**EXTRACTED TEXT**

--------------------------------

Given that $\frac{e^z}{z^k} = z^{-k} + z^{1-k} + \frac{z^{2-k}}{2!} + \frac{z^{3-k}}{3!} + ...$ converges uniformly on any set $\{z \in C: r \leq |z| \leq Z\}$ (where $0 < r < R$), show that for $k> 0$, $\int_{|z|=1} \frac{e^z}{z^k} dz = \frac{2\pi i}{(k-1)!}$.
What I've done thus far:
$\int_{|z|=1} \frac{e^z}{z^k} dz = \int_{\gamma} (z^{-k} + z^{1-k} + \frac{z^{2-k}}{2!} + \frac{z^{3-k}}{3!} + ...)dz = \sum_{n=1}^{\infty} \frac{1}{(n-1)!} \cdot \int_{\gamma} z^{(n-1)-k}$. At this point I substitute $z = re^{i\theta}, dz = ire^{i\theta} d\theta$. We have $\sum_{k=1}^{\infty} \frac{1}{(n-1)!} \cdot \int_0^{2\pi} (re^{i\theta})^{(n-1)-k}\cdot ire^{i\theta} d\theta = \sum \frac{1}{(n-1)!} \cdot ir^{n-k} \cdot \int e^{i\theta (n-k)} d\theta$. I'm stuck with what to do here and moreover I feel like the answer is heading in the wrong direction. Tips would be appreciated.
You're on the right path, you just need to realize that $$\int e^{i\theta(n-k)}d\theta= \cases{ 0~\text{if}~n \neq k\cr2\pi~\text{if}~n = k}$$

--------------------------------

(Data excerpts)
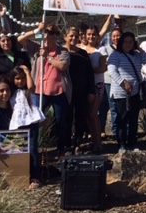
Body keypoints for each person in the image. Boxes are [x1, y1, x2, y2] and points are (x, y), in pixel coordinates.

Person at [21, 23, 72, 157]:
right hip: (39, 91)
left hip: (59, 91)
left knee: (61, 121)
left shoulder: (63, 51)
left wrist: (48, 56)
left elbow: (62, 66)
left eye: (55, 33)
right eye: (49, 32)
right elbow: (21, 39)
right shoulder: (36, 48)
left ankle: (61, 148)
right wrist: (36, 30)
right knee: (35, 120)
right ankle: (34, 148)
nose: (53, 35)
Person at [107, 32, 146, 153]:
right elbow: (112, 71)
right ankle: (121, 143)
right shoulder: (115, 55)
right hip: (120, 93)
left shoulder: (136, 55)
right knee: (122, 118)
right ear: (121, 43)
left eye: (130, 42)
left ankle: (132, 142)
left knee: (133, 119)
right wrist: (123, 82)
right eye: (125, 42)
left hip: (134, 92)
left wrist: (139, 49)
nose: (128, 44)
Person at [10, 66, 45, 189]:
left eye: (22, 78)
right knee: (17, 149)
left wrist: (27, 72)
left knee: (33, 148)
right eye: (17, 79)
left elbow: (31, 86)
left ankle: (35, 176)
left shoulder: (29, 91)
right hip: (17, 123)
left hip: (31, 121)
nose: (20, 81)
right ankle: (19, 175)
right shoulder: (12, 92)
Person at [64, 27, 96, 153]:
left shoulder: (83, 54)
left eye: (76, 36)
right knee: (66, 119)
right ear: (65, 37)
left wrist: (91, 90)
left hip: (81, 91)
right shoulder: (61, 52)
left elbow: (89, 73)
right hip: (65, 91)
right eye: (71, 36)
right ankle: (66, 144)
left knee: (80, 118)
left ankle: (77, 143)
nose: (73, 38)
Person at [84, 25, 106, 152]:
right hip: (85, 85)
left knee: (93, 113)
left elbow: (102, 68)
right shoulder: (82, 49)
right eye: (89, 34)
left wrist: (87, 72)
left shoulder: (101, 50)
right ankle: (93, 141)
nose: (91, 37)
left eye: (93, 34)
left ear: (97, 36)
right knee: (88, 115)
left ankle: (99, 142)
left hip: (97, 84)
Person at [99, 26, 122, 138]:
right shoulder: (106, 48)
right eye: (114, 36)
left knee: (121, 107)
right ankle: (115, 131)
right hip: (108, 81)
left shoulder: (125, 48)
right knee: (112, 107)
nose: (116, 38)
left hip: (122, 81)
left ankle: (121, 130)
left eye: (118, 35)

--------------------------------

**TASK INSTRUCTIONS**
(a) Answer these questions about the contour integral thread:
(i) What value is the integral around |z| = 1 supposed to equal for k > 0?
(ii) What substitution for z and dz does the poster make?
(iii) According to the reply, what does the integral of e^{iθ(n-k)} equal when n = k?
(b) Please quote the contour integral thread from "What I've done" up to and including "would be appreciated.".

**ANSWERS**
(a)
(i) 2πi/(k-1)!
(ii) z = re^{iθ}, dz = ire^{iθ} dθ
(iii) 2π

(b)
What I've done thus far:
$\int_{|z|=1} \frac{e^z}{z^k} dz = \int_{\gamma} (z^{-k} + z^{1-k} + \frac{z^{2-k}}{2!} + \frac{z^{3-k}}{3!} + ...)dz = \sum_{n=1}^{\infty} \frac{1}{(n-1)!} \cdot \int_{\gamma} z^{(n-1)-k}$. At this point I substitute $z = re^{i\theta}, dz = ire^{i\theta} d\theta$. We have $\sum_{k=1}^{\infty} \frac{1}{(n-1)!} \cdot \int_0^{2\pi} (re^{i\theta})^{(n-1)-k}\cdot ire^{i\theta} d\theta = \sum \frac{1}{(n-1)!} \cdot ir^{n-k} \cdot \int e^{i\theta (n-k)} d\theta$. I'm stuck with what to do here and moreover I feel like the answer is heading in the wrong direction. Tips would be appreciated.